El día del Magariños le dieron la palabra a un chico de 20 años. Fue vapuleado por un pasaje determinado del discurso. Pero a mí me llamó más la atención el arranque. "Creo que en este país no se nos da la voz [a los jóvenes] ni se nos da la consideración que nos corresponde". No pude evitar pegar un respingo. Vamos teniendo una edad.

Que ya no podemos llamarnos jóvenes se nota especialmente por cómo miramos a los que en este momento sí lo son. Intento imaginar un mitin político de esa envergadura que cediera micrófono a un veinteañero de cuando yo era veinteañero. No lo consigo. Si dejaban salir a alguno de los de juventudes era porque frisaba ya la treintena.

No es la única parcela de la esfera pública en la que sucede. Proliferan personalidades jovencísimas que sientan cátedra en los medios con aplomo envidiable. Así es la generación que pasó la adolescencia entre redes sociales. A su edad, nosotros, que rara vez nos habíamos visto y oído en alguna grabación familiar infame, apenas habríamos podido sacar un hilo de voz.

Y, aún así, el reproche. El bisoño suele pensar que todo lo que le ocurre es inédito en la Historia de la Humanidad. La novedad es que ahora los adultos le dan la razón. Súmese a esto el prestigio social que ha alcanzado la condición de víctima. El resultado es un cóctel letal en el que hasta los más reconocidos necesitan mostrarse como represaliados por el sistema. Los ejemplos se han acumulado en cuestión de pocos días.

Un periodista se lamenta en la cadena de radio más escuchada de España: su posicionamiento ideológico le ha "cerrado puertas". Quedarse en el titular es hacerle un favor. Si se va más allá se descubre que la queja tiene su razón de ser en la ausencia de ofertas para protagonizar campañas de publicidad. La principal angustia del informador español medio: este mes tampoco llego que no me ha caído ni un solo anuncio. Podríamos detenernos a analizar el listado de trabajos y colaboraciones (no precisamente mal pagadas) que ha llegado a acaparar al mismo tiempo. Pero, afortunadamente, esa molestia ya se la tomó Cristian Campos.

La musa comunicativa de la generación Z merece 15.000 euros de la televisión pública estatal por tres noches de trabajo. Quien se mueva en el audiovisual puede pensar que es una cifra algo alejada del mercado. Pero la protagonista consigue transformar la noticia en una queja. ¿Cómo es posible que Mónica Naranjo, cantante con décadas de experiencia y gancho taquillero a ambos lados del Atlántico, cobrase mucho más que ella por el mismo trabajo?

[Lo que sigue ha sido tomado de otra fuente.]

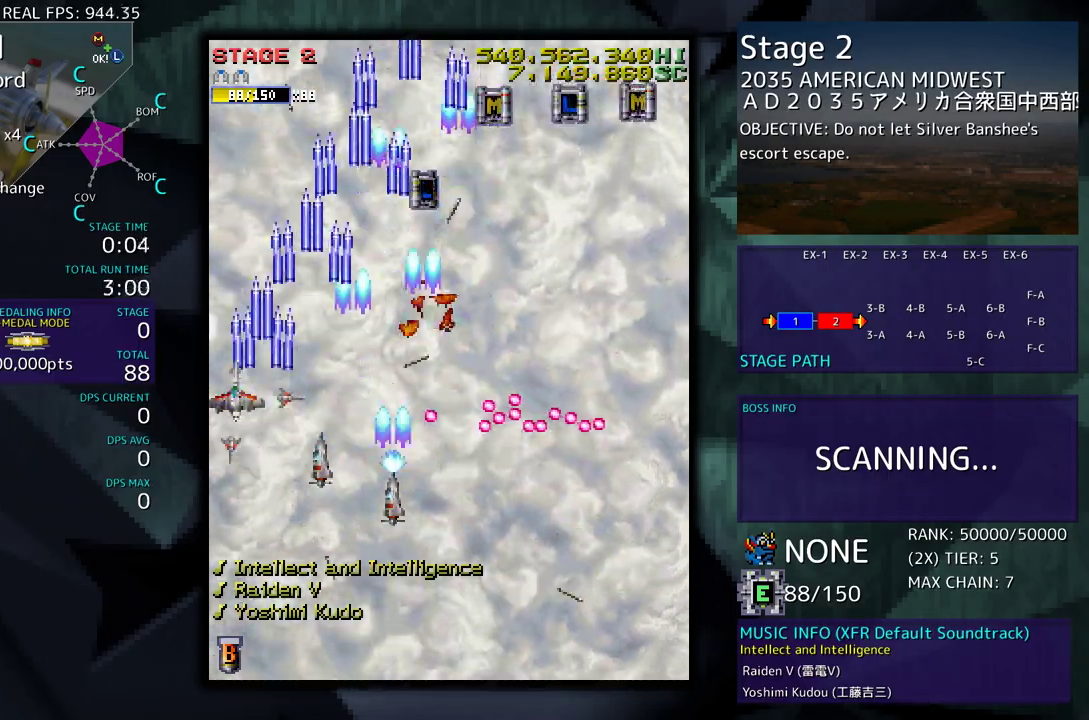
{"buttons": ["DPAD_DOWN", "DPAD_RIGHT"], "events": [[67, "DPAD_RIGHT", "down"], [133, "DPAD_UP", "up"], [183, "DPAD_DOWN", "down"], [350, "DPAD_DOWN", "up"], [383, "DPAD_RIGHT", "up"], [500, "DPAD_DOWN", "down"], [500, "DPAD_RIGHT", "down"]]}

Millennials descubren el caché. Es ilustrativa esa condescendencia que los amagos de celebridad de nuevo cuño exhiben con los últimos representantes de la fama de antaño. Esa que trascendía el nicho al que iban dirigidos sus trabajos y que debía mucho a la universalidad de la televisión en abierto como instrumento de entretenimiento del conjunto de la sociedad. "Burbuja sólida" deja de ser una contradicción en sus términos para describir la cámara de eco en la que viven estos nuevos famosos que pueden ser auténticos ídolos, pero sólo en un segmento muy concreto y no necesariamente numeroso del público general.

A todos ellos ha dado una lección David Bisbal. Dos décadas al máximo nivel en todo el mundo de habla española. Haría mal el que ose mirarle siquiera unos milímetros por encima del hombro. Su última viralización es el mejor ejemplo de alguien que sabe a quién le debe su lugar en el mundo. Él nunca nos levantaría el dedo índice ni se erigiría en protagonista de algún monólogo victimista. En lugar de eso espeta a unos fans: "¿Cómo están los máquinas? Lo primero de todo". Lo hemos visto tantas veces ya que es difícil no sentirse apelado por la pregunta. Pues mira, David, leyendo según qué cosas, los máquinas estamos un poquito regular.